そして圧倒的な情報量の差がそこにはある。普通の映画が自分から切り離された安心して楽しめる作り事だとするなら、この3D映画はその世界に取り込まれてしまうような体験型アミューズメントである。肩慣らし的な予定調和のお話でも充分な衝撃だ。いま思ったが、これでホラーだったら凄く怖いだろうなー。そういう意味ではこの映画は3Dでなければ意味がないだろう。それと私は去年、IMAXではない方式で3Dアニメを2本観た。個人的な感想だが今回の『アバター』はそれとも比べ物にならなかった。これから観るなら、そして可能なら、多少お値段は張るが是非IMAX3Dで鑑賞したほうがいい。それだけの価値はある。
また、この世は理屈だけで動いているわけではない。勢いや名状しがたい理由というのもある。何故なら我々は人間だからだ。巨大なものに対する畏怖、説明できないけど何物に代えても大事にしたくなるものもあるんじゃなかろうか。そうでなければ何故に世界遺産なんてものがあるのだ。理屈ではない。その場に行ってみれば判ることというのもある。つい3ヶ月ほど前に駒ケ岳の千畳敷へ登ったが、あのとき見た光景や体験はやはり特殊なものとして忘れ難い。どれだけ言葉を尽くしても写真を並べても、その場に身を置いてみなければあの感覚は味わえない。ミーハーといわれようが非科学的態度といわれようが、屋久杉やマチュピチュやカスバもその場に行ってこの目で見て感じたいと思うもの。

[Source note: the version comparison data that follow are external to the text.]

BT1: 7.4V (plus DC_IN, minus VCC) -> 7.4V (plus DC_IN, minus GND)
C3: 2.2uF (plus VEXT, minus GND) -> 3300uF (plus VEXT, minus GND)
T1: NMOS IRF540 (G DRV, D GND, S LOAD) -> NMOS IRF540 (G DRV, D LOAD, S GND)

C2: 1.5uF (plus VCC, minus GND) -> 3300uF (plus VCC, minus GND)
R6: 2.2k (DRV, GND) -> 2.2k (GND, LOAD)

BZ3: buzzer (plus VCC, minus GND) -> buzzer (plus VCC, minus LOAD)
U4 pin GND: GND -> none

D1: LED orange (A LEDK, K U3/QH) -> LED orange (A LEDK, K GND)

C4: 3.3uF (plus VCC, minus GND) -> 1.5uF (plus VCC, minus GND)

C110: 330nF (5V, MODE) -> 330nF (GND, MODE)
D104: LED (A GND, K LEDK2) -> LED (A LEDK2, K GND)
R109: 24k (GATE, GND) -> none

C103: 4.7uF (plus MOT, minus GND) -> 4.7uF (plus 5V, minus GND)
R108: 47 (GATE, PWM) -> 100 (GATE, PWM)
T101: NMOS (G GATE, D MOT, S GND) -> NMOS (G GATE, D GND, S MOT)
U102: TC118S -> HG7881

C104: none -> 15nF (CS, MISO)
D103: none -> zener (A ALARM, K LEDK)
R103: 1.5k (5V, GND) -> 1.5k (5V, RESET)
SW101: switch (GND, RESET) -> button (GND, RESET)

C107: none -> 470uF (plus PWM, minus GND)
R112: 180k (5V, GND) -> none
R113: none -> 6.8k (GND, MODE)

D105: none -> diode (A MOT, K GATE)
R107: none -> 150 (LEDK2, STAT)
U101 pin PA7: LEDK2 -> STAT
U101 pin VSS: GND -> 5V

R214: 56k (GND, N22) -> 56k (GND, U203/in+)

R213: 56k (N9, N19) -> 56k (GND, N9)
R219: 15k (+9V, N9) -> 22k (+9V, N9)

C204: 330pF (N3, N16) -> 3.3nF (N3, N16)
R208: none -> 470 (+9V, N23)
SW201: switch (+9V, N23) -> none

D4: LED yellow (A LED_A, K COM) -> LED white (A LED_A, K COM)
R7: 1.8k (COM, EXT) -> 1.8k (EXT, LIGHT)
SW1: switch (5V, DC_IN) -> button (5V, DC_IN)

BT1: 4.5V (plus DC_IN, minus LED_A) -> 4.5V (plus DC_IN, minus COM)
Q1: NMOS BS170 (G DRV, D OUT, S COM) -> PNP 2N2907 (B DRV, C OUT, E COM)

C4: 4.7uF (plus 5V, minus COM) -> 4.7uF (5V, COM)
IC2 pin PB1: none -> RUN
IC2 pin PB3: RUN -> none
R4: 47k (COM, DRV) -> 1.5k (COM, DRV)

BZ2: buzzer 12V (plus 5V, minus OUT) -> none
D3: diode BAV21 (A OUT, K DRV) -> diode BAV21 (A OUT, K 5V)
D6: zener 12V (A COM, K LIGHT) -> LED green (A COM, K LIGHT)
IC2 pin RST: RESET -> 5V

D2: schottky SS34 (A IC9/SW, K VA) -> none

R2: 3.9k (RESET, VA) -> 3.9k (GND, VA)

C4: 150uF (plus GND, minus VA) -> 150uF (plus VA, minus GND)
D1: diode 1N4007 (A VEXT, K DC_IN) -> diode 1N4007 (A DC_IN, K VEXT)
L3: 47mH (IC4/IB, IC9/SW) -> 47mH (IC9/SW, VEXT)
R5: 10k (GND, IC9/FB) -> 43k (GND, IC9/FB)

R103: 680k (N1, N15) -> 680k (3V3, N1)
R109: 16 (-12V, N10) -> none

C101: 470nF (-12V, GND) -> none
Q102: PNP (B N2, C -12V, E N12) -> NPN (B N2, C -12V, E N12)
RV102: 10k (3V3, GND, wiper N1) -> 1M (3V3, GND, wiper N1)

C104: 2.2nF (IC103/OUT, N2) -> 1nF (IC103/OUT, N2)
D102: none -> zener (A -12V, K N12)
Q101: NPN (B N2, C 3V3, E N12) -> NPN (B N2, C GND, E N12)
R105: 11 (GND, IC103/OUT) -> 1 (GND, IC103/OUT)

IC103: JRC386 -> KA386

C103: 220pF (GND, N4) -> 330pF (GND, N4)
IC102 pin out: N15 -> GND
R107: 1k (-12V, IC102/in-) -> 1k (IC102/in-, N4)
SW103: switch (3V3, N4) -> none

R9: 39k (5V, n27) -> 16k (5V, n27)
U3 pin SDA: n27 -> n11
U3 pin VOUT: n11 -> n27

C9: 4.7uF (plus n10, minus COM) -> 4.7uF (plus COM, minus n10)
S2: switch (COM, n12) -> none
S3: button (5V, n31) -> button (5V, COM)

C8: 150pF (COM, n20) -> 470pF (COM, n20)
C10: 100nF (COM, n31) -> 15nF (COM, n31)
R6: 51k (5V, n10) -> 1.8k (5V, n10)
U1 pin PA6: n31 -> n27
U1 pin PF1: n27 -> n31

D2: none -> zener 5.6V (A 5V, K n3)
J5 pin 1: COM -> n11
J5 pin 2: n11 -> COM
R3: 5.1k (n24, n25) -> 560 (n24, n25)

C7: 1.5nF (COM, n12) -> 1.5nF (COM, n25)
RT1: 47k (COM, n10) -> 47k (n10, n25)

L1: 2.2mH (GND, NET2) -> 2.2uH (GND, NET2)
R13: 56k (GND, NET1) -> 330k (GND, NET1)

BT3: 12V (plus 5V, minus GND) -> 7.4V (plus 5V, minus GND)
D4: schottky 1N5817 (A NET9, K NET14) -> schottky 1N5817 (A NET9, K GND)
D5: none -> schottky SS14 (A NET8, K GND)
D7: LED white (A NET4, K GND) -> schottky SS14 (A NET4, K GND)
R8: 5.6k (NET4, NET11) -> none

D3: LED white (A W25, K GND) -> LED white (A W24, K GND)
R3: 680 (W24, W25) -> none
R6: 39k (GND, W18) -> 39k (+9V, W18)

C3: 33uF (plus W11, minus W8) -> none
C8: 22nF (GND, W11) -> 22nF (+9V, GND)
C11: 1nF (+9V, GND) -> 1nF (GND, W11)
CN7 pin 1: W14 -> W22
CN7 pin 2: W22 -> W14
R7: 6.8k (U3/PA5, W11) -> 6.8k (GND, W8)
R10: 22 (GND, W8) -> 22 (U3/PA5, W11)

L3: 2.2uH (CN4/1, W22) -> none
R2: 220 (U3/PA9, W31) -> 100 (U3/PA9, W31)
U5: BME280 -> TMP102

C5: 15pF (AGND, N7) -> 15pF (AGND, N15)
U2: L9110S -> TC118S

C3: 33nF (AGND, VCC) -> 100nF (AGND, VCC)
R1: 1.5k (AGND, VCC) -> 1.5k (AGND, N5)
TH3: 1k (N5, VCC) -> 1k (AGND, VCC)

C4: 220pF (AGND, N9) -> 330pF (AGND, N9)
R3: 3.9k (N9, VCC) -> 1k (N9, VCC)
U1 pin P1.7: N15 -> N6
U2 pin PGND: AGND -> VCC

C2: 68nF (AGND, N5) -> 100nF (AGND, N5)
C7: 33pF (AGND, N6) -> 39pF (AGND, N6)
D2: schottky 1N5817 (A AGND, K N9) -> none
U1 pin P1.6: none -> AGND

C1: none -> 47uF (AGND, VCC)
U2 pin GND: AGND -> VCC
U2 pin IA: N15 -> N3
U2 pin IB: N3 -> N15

この『その場に行ってみれば判る』をより深く表現出来るかもしれない方向性を示したのが、この3DCGではなかろうか。世界遺産なら実際に旅行に行くことも可能だが、フィクションの世界ならどうか。これから内容もどんどん進化していくんだろうと思うと楽しみでならない。この技術でクラークの『楽園の泉』が観たいなぁ。特に霊山スリカンダの寺院の場面を。